## Directive 1
Could you echo the lines of the listing starting at the line containing "Question: Is floral" and ending at the line containing "This screenshot has width=512, height=384.", with both of those lines included?

— begin Reading passage —

Non-Standard Axioms for Various Math Structures 8

In this post, we continue the discussion from the previous in the series.

After learning more about the free object, I suspect that we can construct models at least for algebraic theories (where there are only operations in the signature) that satisfy a given desired set of sentences. If this is the case, then this can provide immediate answers to our main questions of logical generation theory. Specifically, I conjecture:

For any equational theory, there exists a singleton generating set, which we can construct as a free object.
For any first-order theory, if not all models of the theory are elementarily equivalent to each other (in which case any model forms a singleton generating set), then there is a two-element generating set, comprised of two models where both satisfy all the sentences in the theory, but for sentences not in the theory (or not implied by the theory) the models satisfy opposite sentences (for every sentence $s$ not implied by the theory, one of the models satisfies $s$ and the other satisfies $\neg s$ .)

On second thought, part 2 seems harder to prove, given that the free object (at least, the free object construction I’ve learned just for algebras) won’t apply to general first-order theories.

Note for first-order logic that, if there is a first-order theory $T$ and a sentence $s$ not implied by $T$ such that $T \cup \left\{ s \right\}$ implies some sentence $t$ , then $T \cup \left\{ \neg s \right\}$ can’t also imply $t$ , since then $t$ would be an implication of $T$ regardless of the satisfaction of $s$ . It may be possible though (as far as my logic so far shows) that $T \cup \left\{ \neg s \right\}$ doesn’t imply $\neg t$ , so that $t$ is independent of $T \cup \left\{ \neg s \right\}$ but a consequence of $T \cup \left\{ s \right\}$ .

— end Reading passage —
— begin Given records —

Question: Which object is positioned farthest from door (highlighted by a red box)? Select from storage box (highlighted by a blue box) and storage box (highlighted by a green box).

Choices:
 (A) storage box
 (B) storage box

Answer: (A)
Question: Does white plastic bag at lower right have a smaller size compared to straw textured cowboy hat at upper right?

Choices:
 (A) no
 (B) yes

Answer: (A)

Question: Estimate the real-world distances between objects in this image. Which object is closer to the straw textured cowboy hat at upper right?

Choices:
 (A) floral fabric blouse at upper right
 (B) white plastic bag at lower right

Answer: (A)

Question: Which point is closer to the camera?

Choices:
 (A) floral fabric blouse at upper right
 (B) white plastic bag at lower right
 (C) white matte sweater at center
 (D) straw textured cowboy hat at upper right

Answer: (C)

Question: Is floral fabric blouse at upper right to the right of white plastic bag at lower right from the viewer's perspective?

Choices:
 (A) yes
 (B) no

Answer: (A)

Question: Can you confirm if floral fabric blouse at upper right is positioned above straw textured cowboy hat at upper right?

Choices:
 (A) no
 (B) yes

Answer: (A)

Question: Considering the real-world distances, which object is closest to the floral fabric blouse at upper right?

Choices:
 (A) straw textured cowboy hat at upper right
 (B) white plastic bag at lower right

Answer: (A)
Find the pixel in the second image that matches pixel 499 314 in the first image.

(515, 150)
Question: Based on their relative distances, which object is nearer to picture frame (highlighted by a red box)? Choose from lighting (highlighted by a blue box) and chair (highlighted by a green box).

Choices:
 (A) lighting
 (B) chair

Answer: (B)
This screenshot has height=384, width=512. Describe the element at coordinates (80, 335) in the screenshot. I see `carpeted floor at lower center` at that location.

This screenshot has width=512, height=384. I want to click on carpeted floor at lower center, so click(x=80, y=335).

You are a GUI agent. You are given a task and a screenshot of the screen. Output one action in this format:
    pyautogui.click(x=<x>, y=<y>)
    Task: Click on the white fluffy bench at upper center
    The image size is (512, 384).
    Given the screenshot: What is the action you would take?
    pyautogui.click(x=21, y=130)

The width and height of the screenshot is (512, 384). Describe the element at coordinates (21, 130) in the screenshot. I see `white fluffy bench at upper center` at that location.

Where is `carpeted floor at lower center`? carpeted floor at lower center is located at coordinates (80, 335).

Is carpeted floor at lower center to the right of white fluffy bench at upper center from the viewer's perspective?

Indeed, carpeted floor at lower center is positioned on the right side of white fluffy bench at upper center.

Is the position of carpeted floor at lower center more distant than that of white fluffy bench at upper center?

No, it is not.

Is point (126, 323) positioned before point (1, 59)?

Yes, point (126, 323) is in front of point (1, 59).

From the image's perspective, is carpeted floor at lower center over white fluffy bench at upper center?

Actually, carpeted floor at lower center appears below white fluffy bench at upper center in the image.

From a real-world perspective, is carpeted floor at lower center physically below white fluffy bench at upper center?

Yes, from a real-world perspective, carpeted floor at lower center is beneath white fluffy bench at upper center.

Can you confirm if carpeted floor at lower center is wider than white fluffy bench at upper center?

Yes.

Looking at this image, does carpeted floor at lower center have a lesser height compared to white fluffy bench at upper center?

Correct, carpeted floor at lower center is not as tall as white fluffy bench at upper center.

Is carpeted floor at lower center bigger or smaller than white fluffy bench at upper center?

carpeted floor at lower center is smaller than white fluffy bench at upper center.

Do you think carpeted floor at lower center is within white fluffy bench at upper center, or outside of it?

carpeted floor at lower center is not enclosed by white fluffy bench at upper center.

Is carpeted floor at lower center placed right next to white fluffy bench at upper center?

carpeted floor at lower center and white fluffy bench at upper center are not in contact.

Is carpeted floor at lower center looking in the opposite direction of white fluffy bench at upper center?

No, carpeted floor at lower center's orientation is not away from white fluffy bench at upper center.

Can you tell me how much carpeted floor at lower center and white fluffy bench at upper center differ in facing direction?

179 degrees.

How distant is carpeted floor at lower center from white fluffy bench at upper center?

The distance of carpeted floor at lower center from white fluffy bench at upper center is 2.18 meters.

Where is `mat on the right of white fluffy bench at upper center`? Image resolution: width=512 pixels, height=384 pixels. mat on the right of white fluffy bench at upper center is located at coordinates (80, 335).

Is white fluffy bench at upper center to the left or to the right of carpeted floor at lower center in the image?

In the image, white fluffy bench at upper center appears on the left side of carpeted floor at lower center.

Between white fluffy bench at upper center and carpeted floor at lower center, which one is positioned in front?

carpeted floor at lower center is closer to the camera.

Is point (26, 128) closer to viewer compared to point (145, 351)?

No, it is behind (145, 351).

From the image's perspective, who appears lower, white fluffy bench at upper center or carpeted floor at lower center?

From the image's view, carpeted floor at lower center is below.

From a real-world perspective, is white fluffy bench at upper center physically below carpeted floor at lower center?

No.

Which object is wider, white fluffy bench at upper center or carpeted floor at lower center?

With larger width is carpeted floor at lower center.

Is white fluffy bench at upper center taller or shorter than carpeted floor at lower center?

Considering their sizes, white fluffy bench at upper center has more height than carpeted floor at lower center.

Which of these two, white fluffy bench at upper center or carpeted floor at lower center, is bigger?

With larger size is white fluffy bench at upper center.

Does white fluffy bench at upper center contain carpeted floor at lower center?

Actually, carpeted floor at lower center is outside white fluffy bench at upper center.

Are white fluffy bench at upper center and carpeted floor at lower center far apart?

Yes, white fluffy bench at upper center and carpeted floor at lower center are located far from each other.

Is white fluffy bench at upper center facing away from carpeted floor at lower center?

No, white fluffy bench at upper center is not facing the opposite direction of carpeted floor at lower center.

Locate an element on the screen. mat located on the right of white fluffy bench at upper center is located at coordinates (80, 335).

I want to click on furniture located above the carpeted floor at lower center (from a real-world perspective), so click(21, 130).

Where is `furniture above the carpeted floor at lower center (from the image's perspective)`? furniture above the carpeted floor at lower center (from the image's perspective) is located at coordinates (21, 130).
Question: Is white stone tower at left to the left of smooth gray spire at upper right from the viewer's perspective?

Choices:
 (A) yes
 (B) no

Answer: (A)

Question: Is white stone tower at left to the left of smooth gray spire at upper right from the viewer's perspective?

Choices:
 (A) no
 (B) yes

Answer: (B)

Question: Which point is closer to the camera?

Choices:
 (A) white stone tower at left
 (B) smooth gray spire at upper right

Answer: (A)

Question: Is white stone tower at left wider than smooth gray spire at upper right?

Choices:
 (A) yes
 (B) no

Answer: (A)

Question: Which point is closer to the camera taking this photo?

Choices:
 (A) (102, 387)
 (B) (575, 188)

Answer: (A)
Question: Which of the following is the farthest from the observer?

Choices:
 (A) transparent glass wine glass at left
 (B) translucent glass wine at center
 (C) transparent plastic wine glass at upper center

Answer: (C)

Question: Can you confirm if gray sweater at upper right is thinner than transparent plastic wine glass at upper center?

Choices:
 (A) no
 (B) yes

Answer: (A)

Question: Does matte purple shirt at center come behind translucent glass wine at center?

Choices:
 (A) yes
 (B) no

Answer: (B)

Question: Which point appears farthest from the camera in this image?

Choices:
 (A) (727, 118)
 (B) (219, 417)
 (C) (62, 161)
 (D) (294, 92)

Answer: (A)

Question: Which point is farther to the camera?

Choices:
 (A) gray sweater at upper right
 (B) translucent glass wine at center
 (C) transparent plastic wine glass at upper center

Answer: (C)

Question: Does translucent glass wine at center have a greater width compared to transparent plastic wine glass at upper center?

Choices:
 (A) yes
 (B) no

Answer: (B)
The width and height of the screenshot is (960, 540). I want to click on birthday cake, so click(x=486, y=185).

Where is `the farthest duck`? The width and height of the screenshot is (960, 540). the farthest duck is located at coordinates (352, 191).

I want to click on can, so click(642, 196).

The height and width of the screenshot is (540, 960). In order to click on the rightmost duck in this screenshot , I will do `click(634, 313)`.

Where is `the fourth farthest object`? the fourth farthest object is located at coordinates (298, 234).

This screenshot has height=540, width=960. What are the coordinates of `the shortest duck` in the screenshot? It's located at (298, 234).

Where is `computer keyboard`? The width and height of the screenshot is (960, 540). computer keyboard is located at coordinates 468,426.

— end Given records —

## Directive 2
Can you carry on the post about non-standard axioms for math structures, picking up after its last sentence?

## Exercise answer 1
Question: Is floral fabric blouse at upper right to the right of white plastic bag at lower right from the viewer's perspective?

Choices:
 (A) yes
 (B) no

Answer: (A)

Question: Can you confirm if floral fabric blouse at upper right is positioned above straw textured cowboy hat at upper right?

Choices:
 (A) no
 (B) yes

Answer: (A)

Question: Considering the real-world distances, which object is closest to the floral fabric blouse at upper right?

Choices:
 (A) straw textured cowboy hat at upper right
 (B) white plastic bag at lower right

Answer: (A)
Find the pixel in the second image that matches pixel 499 314 in the first image.

(515, 150)
Question: Based on their relative distances, which object is nearer to picture frame (highlighted by a red box)? Choose from lighting (highlighted by a blue box) and chair (highlighted by a green box).

Choices:
 (A) lighting
 (B) chair

Answer: (B)
This screenshot has height=384, width=512. Describe the element at coordinates (80, 335) in the screenshot. I see `carpeted floor at lower center` at that location.

This screenshot has width=512, height=384. I want to click on carpeted floor at lower center, so click(x=80, y=335).

## Exercise answer 2
Regardless, let’s start by attempting to prove part 1. First, any equational theory must correspond to an algebra (only operations in the signature.) Thus, we can certainly construct free objects for the theory. To avoid cases like where the free object over a singleton basis may satisfy additional equations (for example, the free group over $\left\{ a \right\}$ is an abelian group), we’ll pick an infinite starting basis; assuming all operations are finitary, and furthermore that every expression is built of a finite number of applications of operations (which we’ll restrict to here), an infinite starting basis should hopefully be enough to rule out these additional equations.

Thus, say that we have an infinite set $X$ (for example, $X\mathbb{= Z}$ ), and construct the free object over $X$ with respect to the given equational theory $T$ . Call the free object $F$ . It is immediate that $F$ is a model of $T$ by construction. Is $\left\{ F \right\}$ a logical generating set for the class of models of $T$ ? In other words, is it true that an equation is satisfied by $F$ if and only if it is satisfied by all models of $T$ ? Well, if an equation is satisfied by all models of $T$ , it must certainly be satisfied by $F$ . But if an equation is satisfied by $F$ , then we show that it is satisfied by all models of $T$ .

It remains to continue this.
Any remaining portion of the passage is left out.